CVE-2022-41894

Name of the Vulnerable Software and Affected Versions TensorFlow versions prior to 2.11 TensorFlow versions 2.10.1 and earlier TensorFlow versions 2.9.3 and earlier TensorFlow versions 2.8.4 and earlier

Description The reference kernel of the CONV 3D TRANSPOSE TensorFlow Lite operator wrongly increments the data ptr when adding the bias to the result. Instead of data ptr += num channels; it should be data ptr += output num channels; as if the number of input channels is different than the number of output channels, the wrong result will be returned and a buffer overflow will occur if num channels > output num channels. An attacker can craft a model with a specific number of input channels. It is then possible to write specific values through the bias of the layer outside the bounds of the buffer. This attack only works if the reference kernel resolver is used in the interpreter.

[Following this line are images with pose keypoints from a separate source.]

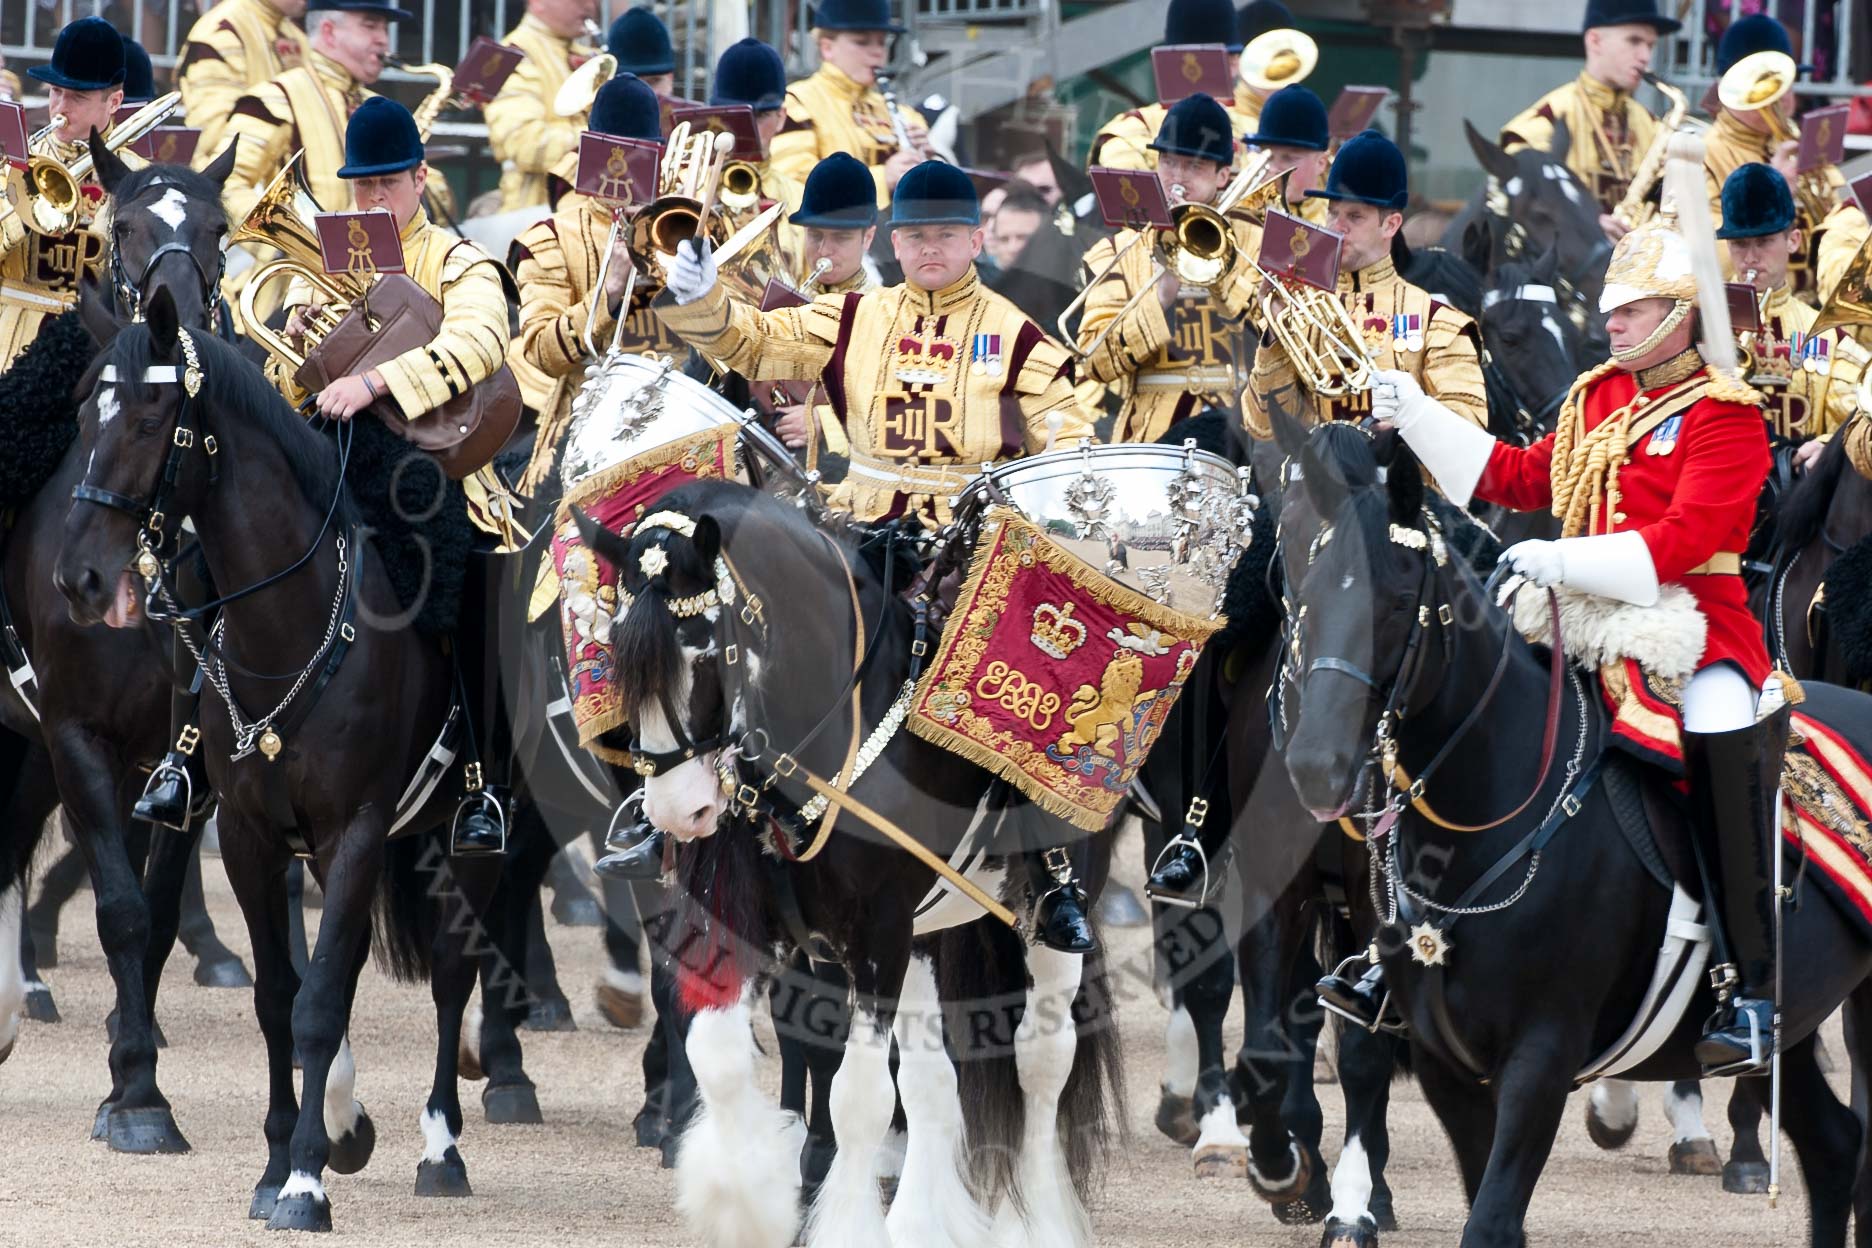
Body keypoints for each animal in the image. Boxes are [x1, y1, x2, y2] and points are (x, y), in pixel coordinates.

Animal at [49, 293, 527, 1242]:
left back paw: (440, 1150)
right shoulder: (249, 836)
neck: (289, 625)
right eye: (84, 415)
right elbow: (280, 997)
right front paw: (278, 1164)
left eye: (152, 418)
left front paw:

Recommendations For versions prior to 2.11, update to TensorFlow 2.11 or later. For versions 2.10.1 and earlier, update to TensorFlow 2.10.1 or later. For versions 2.9.3 and earlier, update to TensorFlow 2.9.3 or later. For versions 2.8.4 and earlier, update to TensorFlow 2.8.4 or later. As a temporary workaround, consider disabling the CONV 3D TRANSPOSE operator until a patch is available. Restrict access to the reference kernel resolver to minimize the risk of exploitation. Avoid using the experimental op resolver type=tf.lite.experimental.OpResolverType.BUILTIN REF in the interpreter until the issue is resolved.